A. I don’t use my life in my novels, or not directly. I would never write autobiographically as I tend to write as an alternative to my life, not a repetition or imitation of it. Often, at the end of a book, it’s hard to remember the source of your ideas. Even the things you’ve taken from real life are, by the time you finish, unrecognisable after you’ve written and rewritten and redrafted and recast them in fictional form.

Q. After You’d Gone, and The Distance Between Us jumps between the present and the past, with various story strands coming together at the end. How do you make sure this works so well, do you have to have a time line or a plan to refer to?

A. I write them as they appear on the page – I don’t rearrange much in the redrafting process. To me, a story is rarely about one person; many voices and many times collude in any narrative. I do end up with timelines and scribbed diagrams and things on the wall otherwise, near the end, I get terrified of dropping a thread.

Q. Tell us a little about your latest novel, The Vanishing Act of Esme Lennox, in what ways is it different from your previous books?

A. It is a novel I’ve wanted to write for a long time. I first had the idea – of a woman who is incarcerated in an asylum for a lifetime – fifteen years ago. I tried to write it then, as my first novel, but it didn’t work and I ended up abandoning it. This was in the mid nineties, after Thatcher’s Care in the Community Act, when psychiatric hospitals were being closed down and patients turfed out. There were a lot of stories flying around at that time of people, particularly women, like Esme who had been put away for reasons of immorality and left to rot. A friend told me about his grandmother’s cousin, who had just died in an asylum, having been put there in her early twenties for “eloping with a legal clerk”.

The idea never went away and I gradually amassed more and more stories and examples of girls who had been committed in the early Twentieth century for little more that being disobedient or incalcitrant. When you start to dig a little deeper, into case notes and medical reports, the findings are terrifying.

I’ve always been interested in the idea of what happens to the same type of woman – uncompromising, unconventional, refusing to fit into the domestic role society has set out for her – at different times in history. Centuries ago, she might have been condemned as a witch but as recently as sixty years ago she might have been deemed insane and committed to an asylum.

It feels very different to me, in lots of way. It’s partly historical as most of the book takes place in 1930s Edinburgh and colonial India. I think it’s tighter than the others: there are only three main characters, whereas the others have tended to be more wide-ranging. I did a great deal more research for it, on psychiatric practices and institutions, on life and society in the 1930s.

Q. Are you working on a new novel at the moment?

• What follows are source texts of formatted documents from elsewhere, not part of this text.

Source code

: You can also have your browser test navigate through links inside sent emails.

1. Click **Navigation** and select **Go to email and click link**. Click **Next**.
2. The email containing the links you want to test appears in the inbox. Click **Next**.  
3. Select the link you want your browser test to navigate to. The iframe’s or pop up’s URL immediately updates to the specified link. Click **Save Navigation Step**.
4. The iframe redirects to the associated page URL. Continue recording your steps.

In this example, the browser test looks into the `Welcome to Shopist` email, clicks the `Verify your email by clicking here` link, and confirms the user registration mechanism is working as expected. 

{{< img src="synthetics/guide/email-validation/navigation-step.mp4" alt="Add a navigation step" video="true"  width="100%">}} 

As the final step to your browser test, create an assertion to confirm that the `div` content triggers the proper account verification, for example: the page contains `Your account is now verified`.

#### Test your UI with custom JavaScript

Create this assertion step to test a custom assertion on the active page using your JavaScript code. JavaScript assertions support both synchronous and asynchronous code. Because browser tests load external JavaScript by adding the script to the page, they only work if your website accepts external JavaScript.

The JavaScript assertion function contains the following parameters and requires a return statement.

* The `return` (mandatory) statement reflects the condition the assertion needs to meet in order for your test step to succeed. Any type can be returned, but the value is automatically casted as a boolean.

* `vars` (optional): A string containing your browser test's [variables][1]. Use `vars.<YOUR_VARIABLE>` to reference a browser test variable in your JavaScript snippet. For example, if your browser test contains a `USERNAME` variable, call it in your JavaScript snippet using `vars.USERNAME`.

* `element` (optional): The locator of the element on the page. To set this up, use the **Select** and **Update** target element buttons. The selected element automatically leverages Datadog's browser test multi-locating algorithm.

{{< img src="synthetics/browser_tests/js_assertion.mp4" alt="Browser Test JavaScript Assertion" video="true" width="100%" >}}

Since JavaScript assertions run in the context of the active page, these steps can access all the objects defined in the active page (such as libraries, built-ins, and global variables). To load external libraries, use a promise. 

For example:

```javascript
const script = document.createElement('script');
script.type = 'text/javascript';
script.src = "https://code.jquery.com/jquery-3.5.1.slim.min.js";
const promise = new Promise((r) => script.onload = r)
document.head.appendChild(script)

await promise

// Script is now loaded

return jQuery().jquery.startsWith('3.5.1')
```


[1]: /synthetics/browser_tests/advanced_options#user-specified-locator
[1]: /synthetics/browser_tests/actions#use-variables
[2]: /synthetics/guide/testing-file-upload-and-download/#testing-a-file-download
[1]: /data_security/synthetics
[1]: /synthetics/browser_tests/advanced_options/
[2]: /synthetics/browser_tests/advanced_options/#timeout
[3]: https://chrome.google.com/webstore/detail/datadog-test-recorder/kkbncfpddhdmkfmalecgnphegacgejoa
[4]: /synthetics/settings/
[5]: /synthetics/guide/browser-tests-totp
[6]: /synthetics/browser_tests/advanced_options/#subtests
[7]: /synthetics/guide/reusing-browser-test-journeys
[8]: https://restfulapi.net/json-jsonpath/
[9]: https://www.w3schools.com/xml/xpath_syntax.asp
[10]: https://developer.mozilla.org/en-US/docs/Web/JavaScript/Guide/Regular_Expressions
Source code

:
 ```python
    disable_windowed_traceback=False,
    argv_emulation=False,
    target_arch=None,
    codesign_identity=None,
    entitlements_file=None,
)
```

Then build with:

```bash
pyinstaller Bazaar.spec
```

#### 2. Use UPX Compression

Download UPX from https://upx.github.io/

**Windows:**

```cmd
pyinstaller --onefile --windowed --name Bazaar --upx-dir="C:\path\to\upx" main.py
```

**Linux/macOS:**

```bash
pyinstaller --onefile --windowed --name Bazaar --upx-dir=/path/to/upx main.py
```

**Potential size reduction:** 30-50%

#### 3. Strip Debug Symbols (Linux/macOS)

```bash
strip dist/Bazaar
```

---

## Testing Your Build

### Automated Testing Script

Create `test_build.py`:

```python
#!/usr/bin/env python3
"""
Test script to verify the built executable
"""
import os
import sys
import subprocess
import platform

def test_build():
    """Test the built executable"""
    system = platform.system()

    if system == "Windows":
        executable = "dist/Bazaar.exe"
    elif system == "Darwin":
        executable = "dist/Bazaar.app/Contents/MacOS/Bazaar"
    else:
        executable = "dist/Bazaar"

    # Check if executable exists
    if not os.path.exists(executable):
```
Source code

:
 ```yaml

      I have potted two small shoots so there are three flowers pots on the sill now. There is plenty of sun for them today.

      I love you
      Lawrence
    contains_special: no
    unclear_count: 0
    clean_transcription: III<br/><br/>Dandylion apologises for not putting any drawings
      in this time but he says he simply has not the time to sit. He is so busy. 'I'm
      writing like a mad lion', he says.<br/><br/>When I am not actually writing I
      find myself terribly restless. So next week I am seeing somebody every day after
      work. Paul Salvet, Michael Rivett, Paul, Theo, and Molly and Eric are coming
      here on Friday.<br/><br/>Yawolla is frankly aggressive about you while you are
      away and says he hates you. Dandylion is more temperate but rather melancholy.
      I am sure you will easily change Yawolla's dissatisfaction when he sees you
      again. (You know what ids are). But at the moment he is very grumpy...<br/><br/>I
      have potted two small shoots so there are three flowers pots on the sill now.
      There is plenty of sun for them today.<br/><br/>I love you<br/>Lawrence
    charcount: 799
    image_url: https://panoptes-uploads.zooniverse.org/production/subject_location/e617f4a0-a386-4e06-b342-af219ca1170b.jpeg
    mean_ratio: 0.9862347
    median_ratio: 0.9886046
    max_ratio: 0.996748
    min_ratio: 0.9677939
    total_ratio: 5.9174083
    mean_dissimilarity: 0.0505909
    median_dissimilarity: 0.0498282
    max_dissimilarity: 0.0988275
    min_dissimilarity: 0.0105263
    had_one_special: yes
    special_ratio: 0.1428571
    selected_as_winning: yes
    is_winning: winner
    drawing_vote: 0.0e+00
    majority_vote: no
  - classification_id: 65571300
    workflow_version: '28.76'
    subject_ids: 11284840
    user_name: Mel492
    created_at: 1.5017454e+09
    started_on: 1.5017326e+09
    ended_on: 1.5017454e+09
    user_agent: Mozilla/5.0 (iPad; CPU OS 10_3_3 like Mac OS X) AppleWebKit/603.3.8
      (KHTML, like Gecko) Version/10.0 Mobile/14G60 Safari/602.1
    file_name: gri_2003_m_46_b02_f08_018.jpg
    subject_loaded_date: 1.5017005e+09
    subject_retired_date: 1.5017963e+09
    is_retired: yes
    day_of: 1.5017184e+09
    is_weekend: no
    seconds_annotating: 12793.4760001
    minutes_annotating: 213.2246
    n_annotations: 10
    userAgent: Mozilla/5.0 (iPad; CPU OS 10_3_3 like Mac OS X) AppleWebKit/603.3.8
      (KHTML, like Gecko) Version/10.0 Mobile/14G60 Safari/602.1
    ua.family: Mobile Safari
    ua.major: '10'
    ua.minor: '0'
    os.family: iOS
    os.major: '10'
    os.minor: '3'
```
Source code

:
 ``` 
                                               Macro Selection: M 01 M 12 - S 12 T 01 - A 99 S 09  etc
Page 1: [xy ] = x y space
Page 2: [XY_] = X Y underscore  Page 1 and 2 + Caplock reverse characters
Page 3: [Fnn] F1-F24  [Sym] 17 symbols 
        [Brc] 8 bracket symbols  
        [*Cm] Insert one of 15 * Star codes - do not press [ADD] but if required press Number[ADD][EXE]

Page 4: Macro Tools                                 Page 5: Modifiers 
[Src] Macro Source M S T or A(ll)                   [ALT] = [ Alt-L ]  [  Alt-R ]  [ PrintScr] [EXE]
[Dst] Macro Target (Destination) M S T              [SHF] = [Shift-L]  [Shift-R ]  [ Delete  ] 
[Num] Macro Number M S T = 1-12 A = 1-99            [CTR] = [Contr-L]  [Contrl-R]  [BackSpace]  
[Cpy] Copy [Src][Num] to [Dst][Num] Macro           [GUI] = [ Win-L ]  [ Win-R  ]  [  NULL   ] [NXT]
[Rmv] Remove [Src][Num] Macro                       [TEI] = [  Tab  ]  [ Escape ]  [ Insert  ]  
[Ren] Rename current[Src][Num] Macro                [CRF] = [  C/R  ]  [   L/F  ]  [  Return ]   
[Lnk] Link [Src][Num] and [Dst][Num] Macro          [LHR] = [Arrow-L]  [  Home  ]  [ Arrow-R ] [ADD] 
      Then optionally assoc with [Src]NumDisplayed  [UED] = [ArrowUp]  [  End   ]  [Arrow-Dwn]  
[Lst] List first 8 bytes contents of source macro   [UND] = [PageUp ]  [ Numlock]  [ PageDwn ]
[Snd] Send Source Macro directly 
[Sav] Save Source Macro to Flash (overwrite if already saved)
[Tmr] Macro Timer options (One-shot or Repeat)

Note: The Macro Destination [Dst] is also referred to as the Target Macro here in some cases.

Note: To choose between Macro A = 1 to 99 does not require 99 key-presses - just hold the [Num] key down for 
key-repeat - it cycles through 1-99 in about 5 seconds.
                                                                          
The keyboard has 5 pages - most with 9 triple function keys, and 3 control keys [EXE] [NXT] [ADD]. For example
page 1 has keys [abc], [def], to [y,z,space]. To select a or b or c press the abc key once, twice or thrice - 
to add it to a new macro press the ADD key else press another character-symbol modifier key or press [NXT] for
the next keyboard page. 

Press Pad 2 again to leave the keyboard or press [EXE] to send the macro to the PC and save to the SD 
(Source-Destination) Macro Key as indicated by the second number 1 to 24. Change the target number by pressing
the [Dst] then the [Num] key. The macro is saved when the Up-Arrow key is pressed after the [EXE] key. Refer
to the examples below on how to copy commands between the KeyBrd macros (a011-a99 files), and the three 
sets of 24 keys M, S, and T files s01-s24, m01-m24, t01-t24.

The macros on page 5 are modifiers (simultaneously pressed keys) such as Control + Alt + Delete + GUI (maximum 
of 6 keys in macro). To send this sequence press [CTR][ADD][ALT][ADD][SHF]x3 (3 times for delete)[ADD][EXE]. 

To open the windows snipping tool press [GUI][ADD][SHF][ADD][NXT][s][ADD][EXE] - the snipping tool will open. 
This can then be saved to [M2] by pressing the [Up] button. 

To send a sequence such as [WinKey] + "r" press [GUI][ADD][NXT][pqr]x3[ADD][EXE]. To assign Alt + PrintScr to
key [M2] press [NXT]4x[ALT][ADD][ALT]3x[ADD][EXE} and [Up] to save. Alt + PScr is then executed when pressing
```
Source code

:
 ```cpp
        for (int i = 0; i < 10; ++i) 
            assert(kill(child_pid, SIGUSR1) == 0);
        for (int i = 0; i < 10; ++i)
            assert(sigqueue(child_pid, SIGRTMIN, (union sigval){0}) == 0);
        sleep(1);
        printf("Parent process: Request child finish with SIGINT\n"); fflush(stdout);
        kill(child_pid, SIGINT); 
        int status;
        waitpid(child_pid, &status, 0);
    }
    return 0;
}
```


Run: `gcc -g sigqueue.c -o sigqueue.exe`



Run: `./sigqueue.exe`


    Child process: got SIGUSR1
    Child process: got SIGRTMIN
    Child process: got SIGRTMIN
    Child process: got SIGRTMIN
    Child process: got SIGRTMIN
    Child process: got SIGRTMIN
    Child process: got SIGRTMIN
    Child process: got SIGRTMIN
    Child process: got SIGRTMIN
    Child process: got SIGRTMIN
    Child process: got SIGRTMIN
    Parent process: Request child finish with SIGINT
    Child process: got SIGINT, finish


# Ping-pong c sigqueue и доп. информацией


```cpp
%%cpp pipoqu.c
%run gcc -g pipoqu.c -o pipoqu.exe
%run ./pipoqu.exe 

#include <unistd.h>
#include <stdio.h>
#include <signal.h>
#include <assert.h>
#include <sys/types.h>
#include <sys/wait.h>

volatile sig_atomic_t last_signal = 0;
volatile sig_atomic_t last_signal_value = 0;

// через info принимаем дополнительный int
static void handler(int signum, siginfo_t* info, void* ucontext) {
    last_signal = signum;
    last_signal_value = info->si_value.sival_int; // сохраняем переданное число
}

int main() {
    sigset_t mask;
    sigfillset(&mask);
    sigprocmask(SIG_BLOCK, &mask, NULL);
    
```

Can you give us any sneak previews?

A. I am but I hate talking about things I haven’t finished! It’s set in 1960s London, that’s about all I can say.

Q. Do you have a favourite out of your novels?

A. It’s always the one I haven’t started yet.

Q. Are your books set in places that you know? If not, how do much do you research them?

A. Usually, yes. I don’t think I would ever write about a place of which I had no experience. I do find it easier to write about places where I’m not. When I was living in London, I wrote about Edinburgh; and now I live in Edinburgh I find myself writing about London. Somehow it’s easier to inhabit a place in your imagination if you are not there.

Q. Have you ever taken a character from someone you know, or are they a mixture of attributes?

A. I would never transpose somone directly. I think all fiction is a patchwork of things you’ve made up, things you’ve borrowed or heard or read somewhere, and things you’ve translated from life. So there are certain bits of certain people who appear in my books, but never a whole person.

Q. Do you get time to read for relaxation? If so, who are your favourite authors?

A. Dead ones: Charlotte Bronte, RL Stevenson, George Eliot, Edith Wharton, Leo Tolstoy, Anthony Burgess, Charlotte Perkins Gilman, Molly Keane, James Hogg, Angela Carter, Virginia Woolf.

Alive ones: Margaret Atwood, Philip Roth, JM Coetzee, Michele Roberts, Ali Smith, Kate Atkinson, David Mitchell, Colum McCann, Peter Carey, Jeanette Winterson, William Boyd.